● **Exercises to complete**:
a) Reproduce the passage of the Potluck Podcast text that starts at the words "Diet culture in" and ends after "ability to do so.".
b) Carry on the Potluck Podcast text about healthy eating and cultural identity, starting right after its last sentence.

── Text ──

Potluck Podcast: Healthy eating, social media and cultural identity

Aliwan Saechew, Contributing Podcaster


In 2019, Instagram introduced new guidelines which restricts posts promoting weight loss and cosmetic surgery from being visible to users under the age of 18. Additionally, any post that encourages the purchase of weight loss products via an affiliate link will be removed. These changes were meant to protect the platform’s users from harmful body image messaging and target products with misleading claims. However, many public figures continue to promote diet culture on Instagram under a different name – healthy and unhealthy.

Diet culture in 2021 looks like celebrities posting a plate of avocado toast, smoothies, and salads. As well as health and fitness influencers advocating that people buy organic over non-organic foods and following a keto diet that is high in fat and low in carbohydrates. While it may feel less sinister because it’s framed as health and wellness, it is still rooted in weight loss and thinness as the goal. Being constantly exposed to these ideal depictions of health can make us believe that there is only one way to eat healthily and be a source of guilt for individuals that don’t have the ability to do so.

This limited perspective of the types of foods included in a healthy diet also extends into the practice of dietetics. In December 2020, the New York Times published an article, “Is American Dietetics a White-Bread World? These Dietitians Think So”, which highlighted an important issue within the dietetics community – there is a lack of ethnic diversity among practitioners and there is a significant need for more culturally inclusive nutrition resources.

───
── Exercise data ──

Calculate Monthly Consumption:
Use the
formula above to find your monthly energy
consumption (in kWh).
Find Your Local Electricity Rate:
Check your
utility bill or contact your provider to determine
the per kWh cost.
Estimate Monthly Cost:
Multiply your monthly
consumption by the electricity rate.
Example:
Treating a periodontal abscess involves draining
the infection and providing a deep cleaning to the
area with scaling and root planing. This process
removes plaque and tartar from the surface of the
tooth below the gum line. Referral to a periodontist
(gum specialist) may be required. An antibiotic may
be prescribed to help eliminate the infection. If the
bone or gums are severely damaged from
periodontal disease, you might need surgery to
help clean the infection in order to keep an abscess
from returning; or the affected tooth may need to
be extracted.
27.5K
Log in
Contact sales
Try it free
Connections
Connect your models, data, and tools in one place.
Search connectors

───
── Exercise data ──

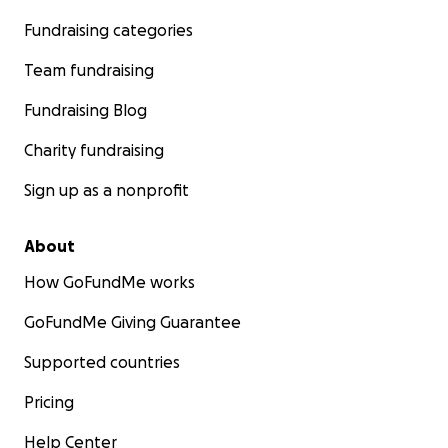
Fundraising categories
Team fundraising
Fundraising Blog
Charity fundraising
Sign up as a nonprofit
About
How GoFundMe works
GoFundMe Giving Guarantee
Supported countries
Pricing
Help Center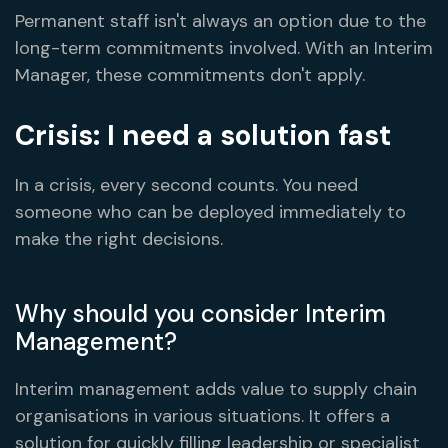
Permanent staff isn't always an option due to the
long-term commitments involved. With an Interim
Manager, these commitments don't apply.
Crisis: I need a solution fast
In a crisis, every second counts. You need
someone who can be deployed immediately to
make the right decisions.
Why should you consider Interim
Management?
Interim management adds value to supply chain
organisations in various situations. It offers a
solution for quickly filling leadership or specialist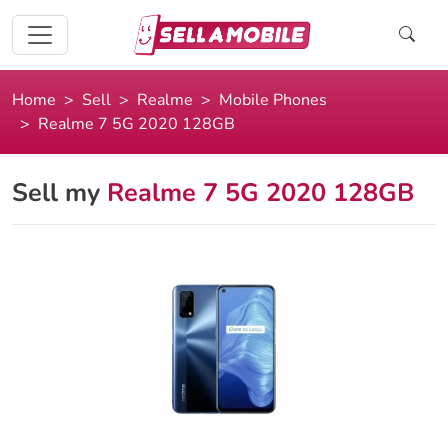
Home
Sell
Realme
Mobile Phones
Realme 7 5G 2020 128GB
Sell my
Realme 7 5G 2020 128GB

───
── Exercise data ──

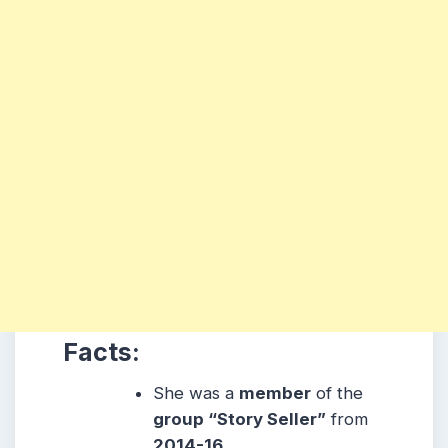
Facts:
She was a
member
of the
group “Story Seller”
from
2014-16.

───

● **Answers to each task**:
a)
Diet culture in 2021 looks like celebrities posting a plate of avocado toast, smoothies, and salads. As well as health and fitness influencers advocating that people buy organic over non-organic foods and following a keto diet that is high in fat and low in carbohydrates. While it may feel less sinister because it’s framed as health and wellness, it is still rooted in weight loss and thinness as the goal. Being constantly exposed to these ideal depictions of health can make us believe that there is only one way to eat healthily and be a source of guilt for individuals that don’t have the ability to do so.

b)
If both social media and nutrition resources are based on a eurocentric viewpoint, it might lead people who identify with an ethnic minority group to think that their cultural cuisine can’t be a part of a healthy diet.

Having gone through the nutrition and dietetics program and being an Asian-American, I felt responsible for adding to the conversation around eating healthily through the podcast. I wanted to bridge the gap between the ideal model and a more realistic and inclusive version of a healthy diet.

This first episode will discuss the current perception of healthy eating in America in relation to social media and one’s cultural identity. The conversation includes interviews with two experts in the dietetics field, Professor Norah Ismail and Dr. Urshila Sriram, as well as two of my friends, Syeda Kazmi and Vy Hoang.